Department of Pediatrics, Division of Pediatric Endocrinology, University of Minnesota Medical School, Minneapolis, MN 55454, USA.
Department of Experimental and Clinical Pharmacology, University of Minnesota College of Pharmacy, Minneapolis, MN 55455, USA.
J Clin Endocrinol Metab. 2023 Aug 18;108(9):2154-2175. doi: 10.1210/clinem/dgad134.

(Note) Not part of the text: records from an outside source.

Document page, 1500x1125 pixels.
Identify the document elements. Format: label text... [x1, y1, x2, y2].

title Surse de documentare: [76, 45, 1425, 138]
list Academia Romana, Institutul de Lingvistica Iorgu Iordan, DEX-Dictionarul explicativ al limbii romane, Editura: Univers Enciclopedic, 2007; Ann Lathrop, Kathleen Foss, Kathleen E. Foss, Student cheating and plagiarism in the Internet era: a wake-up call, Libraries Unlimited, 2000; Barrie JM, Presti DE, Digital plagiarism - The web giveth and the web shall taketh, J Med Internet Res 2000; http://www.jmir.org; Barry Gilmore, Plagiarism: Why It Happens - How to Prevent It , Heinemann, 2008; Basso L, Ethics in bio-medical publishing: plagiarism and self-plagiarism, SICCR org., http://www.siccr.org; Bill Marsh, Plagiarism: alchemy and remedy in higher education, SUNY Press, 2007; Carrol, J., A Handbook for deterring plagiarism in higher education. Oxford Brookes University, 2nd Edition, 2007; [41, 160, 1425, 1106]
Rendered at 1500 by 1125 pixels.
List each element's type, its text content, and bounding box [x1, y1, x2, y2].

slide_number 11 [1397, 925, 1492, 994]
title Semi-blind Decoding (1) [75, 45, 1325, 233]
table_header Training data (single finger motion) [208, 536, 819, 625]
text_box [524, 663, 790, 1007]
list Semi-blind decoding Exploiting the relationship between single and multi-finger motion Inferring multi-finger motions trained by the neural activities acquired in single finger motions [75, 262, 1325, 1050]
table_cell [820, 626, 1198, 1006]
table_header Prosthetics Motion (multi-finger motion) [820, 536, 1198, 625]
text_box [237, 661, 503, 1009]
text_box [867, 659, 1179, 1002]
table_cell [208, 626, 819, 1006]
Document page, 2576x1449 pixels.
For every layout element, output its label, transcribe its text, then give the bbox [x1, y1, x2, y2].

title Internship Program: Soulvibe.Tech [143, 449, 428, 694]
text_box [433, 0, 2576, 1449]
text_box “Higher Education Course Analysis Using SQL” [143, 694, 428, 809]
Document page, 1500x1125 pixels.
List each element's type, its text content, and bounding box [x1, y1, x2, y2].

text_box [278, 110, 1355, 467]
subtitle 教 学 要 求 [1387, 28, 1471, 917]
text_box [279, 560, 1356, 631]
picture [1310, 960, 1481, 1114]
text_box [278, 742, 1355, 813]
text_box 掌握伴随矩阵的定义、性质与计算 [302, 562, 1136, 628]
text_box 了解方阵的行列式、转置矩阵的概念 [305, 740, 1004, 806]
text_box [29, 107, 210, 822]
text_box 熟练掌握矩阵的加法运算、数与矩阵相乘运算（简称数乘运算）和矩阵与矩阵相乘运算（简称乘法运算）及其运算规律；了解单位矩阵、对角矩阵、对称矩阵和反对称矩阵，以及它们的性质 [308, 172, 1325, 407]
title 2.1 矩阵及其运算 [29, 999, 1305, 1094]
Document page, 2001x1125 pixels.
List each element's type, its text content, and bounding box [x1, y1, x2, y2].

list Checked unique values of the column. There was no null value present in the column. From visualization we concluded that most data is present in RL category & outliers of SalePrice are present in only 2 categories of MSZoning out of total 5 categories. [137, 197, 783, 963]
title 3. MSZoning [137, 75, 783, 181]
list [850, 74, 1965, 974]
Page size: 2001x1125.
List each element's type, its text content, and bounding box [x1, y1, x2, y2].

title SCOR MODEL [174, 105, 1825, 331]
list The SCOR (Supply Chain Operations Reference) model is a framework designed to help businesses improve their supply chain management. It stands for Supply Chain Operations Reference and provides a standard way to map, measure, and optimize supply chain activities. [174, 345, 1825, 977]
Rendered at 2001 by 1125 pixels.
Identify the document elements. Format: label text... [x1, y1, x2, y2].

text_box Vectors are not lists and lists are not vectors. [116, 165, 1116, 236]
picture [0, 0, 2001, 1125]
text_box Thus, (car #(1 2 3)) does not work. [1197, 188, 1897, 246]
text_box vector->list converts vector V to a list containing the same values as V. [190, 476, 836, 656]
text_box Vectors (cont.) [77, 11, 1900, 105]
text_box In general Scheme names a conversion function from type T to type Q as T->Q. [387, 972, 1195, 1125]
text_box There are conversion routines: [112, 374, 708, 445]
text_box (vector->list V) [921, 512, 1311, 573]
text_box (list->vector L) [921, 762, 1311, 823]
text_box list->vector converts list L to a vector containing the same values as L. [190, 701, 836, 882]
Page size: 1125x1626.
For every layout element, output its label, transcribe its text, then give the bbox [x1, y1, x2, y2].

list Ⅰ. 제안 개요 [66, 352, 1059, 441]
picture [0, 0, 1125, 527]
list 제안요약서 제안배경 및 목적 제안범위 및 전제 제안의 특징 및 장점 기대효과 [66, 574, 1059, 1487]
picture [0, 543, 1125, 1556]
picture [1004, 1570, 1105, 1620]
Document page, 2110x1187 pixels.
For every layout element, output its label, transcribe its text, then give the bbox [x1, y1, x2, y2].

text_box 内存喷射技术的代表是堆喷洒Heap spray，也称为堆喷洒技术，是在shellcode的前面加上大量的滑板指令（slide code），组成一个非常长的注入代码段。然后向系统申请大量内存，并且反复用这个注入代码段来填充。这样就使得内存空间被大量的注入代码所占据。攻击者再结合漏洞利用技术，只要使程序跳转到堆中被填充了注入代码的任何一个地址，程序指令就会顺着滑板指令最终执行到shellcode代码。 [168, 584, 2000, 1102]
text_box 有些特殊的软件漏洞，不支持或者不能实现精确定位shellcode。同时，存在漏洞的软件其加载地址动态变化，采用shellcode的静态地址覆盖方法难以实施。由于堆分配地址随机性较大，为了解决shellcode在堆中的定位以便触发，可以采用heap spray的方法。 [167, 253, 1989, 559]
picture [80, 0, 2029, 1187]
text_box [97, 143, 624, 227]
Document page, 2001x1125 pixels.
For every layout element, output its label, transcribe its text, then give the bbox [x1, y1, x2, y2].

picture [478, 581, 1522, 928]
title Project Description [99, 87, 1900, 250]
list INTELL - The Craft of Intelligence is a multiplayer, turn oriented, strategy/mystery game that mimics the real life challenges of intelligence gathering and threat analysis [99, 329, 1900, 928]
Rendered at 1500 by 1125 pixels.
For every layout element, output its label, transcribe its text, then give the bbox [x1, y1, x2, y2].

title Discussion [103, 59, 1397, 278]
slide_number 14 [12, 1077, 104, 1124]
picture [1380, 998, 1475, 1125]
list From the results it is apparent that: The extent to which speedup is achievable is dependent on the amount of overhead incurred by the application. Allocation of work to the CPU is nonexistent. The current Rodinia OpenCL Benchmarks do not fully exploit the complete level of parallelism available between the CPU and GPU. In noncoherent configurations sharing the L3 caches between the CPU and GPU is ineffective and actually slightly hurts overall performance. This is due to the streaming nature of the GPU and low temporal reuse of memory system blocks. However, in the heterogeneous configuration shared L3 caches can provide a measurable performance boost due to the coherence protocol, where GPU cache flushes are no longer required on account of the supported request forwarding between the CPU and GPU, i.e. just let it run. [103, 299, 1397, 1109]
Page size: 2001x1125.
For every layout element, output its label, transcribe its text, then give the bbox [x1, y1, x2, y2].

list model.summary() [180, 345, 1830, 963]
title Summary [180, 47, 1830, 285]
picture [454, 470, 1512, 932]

The most common form of congenital adrenal hyperplasia is 21-hydroxylase deficiency (21OHD), which in the classic (severe) form occurs in roughly 1:16 000 newborns worldwide. Lifelong treatment consists of replacing cortisol and aldosterone deficiencies, and supraphysiological dosing schedules are typically employed to simultaneously attenuate production of adrenal-derived androgens. Glucocorticoid titration in 21OHD is challenging as it must balance the consequences of androgen excess vs those from chronic high glucocorticoid exposure, which are further complicated by interindividual variability in cortisol kinetics and glucocorticoid sensitivity. Clinical assessment and biochemical parameters are both used to guide therapy, but the specific purpose and goals of each biomarker vary with age and clinical context. Here we review the approach to medication titration for children and adults with classic 21OHD, with an emphasis on how to interpret adrenal biomarker values in guiding this process. In parallel, we illustrate how an understanding of the pathophysiologic and pharmacologic principles can be used to avoid and to correct complications of this disease and consequences of its management using existing treatment options.
最常见的先天性肾上腺皮质增生症是 21-羟化酶缺乏症(21OHD),在经典(严重)形式中,全球大约每 16000 名新生儿中就有 1 名患病。终身治疗包括补充皮质醇和醛固酮缺乏,通常采用超生理剂量方案以同时抑制肾上腺源性雄激素的产生。21OHD 中的糖皮质激素滴定具有挑战性,因为它必须平衡雄激素过多的后果与慢性高糖皮质激素暴露的后果,而皮质醇动力学和糖皮质激素敏感性的个体间差异使情况更加复杂。临床评估和生化参数都用于指导治疗,但每个生物标志物的具体目的和目标随年龄和临床情况而变化。本文综述了经典 21OHD 患儿和成人的药物滴定方法,重点介绍了如何解读肾上腺生物标志物值以指导这一过程。同时,我们还说明了如何理解病理生理和药理原则,以避免和纠正这种疾病的并发症,以及利用现有治疗方案来纠正其治疗的后果。